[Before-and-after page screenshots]

==================================================

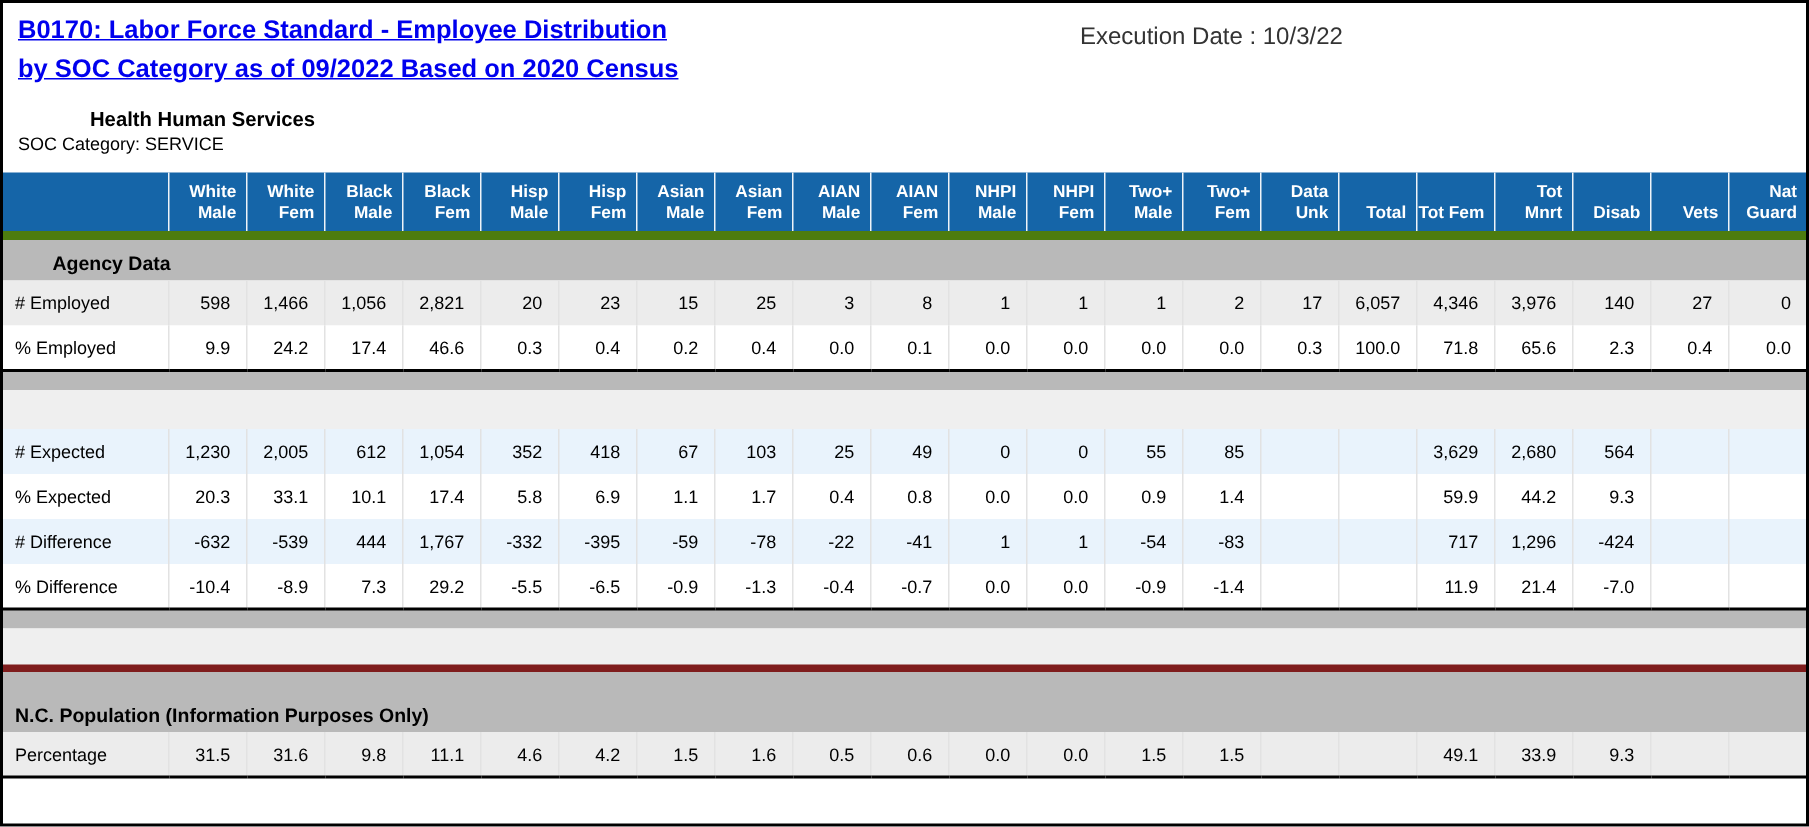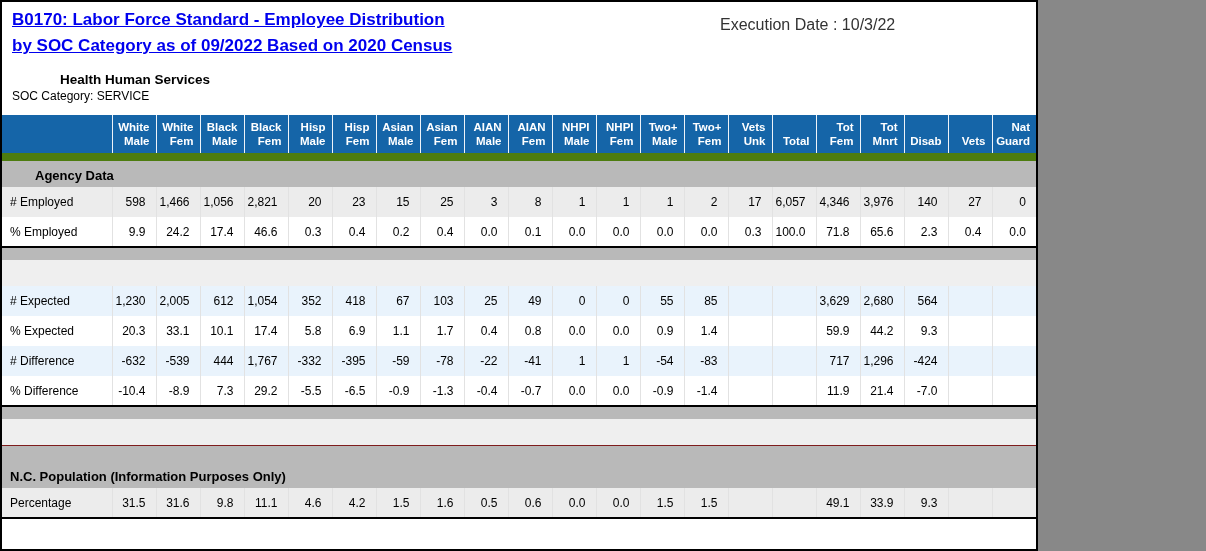--- a/index.html
+++ b/index.html
@@ -1,18 +1,18 @@
 <!DOCTYPE html>
 <html><head>
 <meta charset="utf-8">
 <style>
   html,body { margin:0; padding:0; background:#888; }
   * { box-sizing:border-box; }
   .page {
-    width:1038px; height:551px;
+    width:1206px; height:551px;
     background:#fff;
     border:2px solid #000;
     position:relative;
     overflow:hidden;
     font-family:"Liberation Sans", sans-serif;
     color:#000;
   }
   
   .report-header { position:relative; height:113px; }
   .title-link {
@@ -42,27 +42,27 @@
     height:42px; padding:3px 6px 4px 1px;
     border-left:1px solid #eef3f8;
   }
   thead th:first-child { border-left:none; }
   tr.band td {
     vertical-align:bottom; text-align:left;
     font-weight:bold; font-size:13px;
     padding:2px 6px 4px 8px;
   }
   tr.band.style-gray td { background:#b9b9b9; }
-  tr.sec-agency-data td { height:30px; border-top:8px solid #4d7c0f;padding-left:33px; }
+  tr.sec-agency-data td { height:30px; border-top:6px solid #4d7c0f;padding-left:33px; }
   tr.sec-labor-force-standard td {
     height:36px; background:#92c3f0;
     border-top:2px solid #000; border-bottom:1px solid #444;
   }
   tr.sec-nc-population td {
-    height:43px; background:#c3c3c3; border-top:1px solid #7f1d1d;
+    height:43px; background:#c3c3c3; border-top:5px solid #7f1d1d;
   }
   tr.data-row td {
     font-size:12px; height:30px;
     border-left:1px solid #e2e2e2;
     vertical-align:middle;
   }
   tr.data-row td.row-label { text-align:left; padding-left:8px; border-left:none; }
   tr.data-row td.val { text-align:right; padding-right:10px; }
   tr.tone-gray td  { background:#ececec; }
   tr.tone-blue td  { background:#e9f3fc; }
@@ -120,21 +120,21 @@
           <th>Hisp Male</th>
           <th>Hisp Fem</th>
           <th>Asian Male</th>
           <th>Asian Fem</th>
           <th>AIAN Male</th>
           <th>AIAN Fem</th>
           <th>NHPI Male</th>
           <th>NHPI Fem</th>
           <th>Two+ Male</th>
           <th>Two+ Fem</th>
-          <th>Vets Unk</th>
+          <th>Data Unk</th>
           <th>Total</th>
           <th>Tot Fem</th>
           <th>Tot Mnrt</th>
           <th>Disab</th>
           <th>Vets</th>
           <th>Nat Guard</th>
         </tr>
       </thead>
     <tbody>
         <tr class="band style-gray sec-agency-data">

==================================================

- _TASK ITEM_
Copy every line of the records above that holds the word "Male".

- _WRITTEN ANSWER_
           <th>Hisp Male</th>
           <th>Asian Male</th>
           <th>AIAN Male</th>
           <th>NHPI Male</th>
           <th>Two+ Male</th>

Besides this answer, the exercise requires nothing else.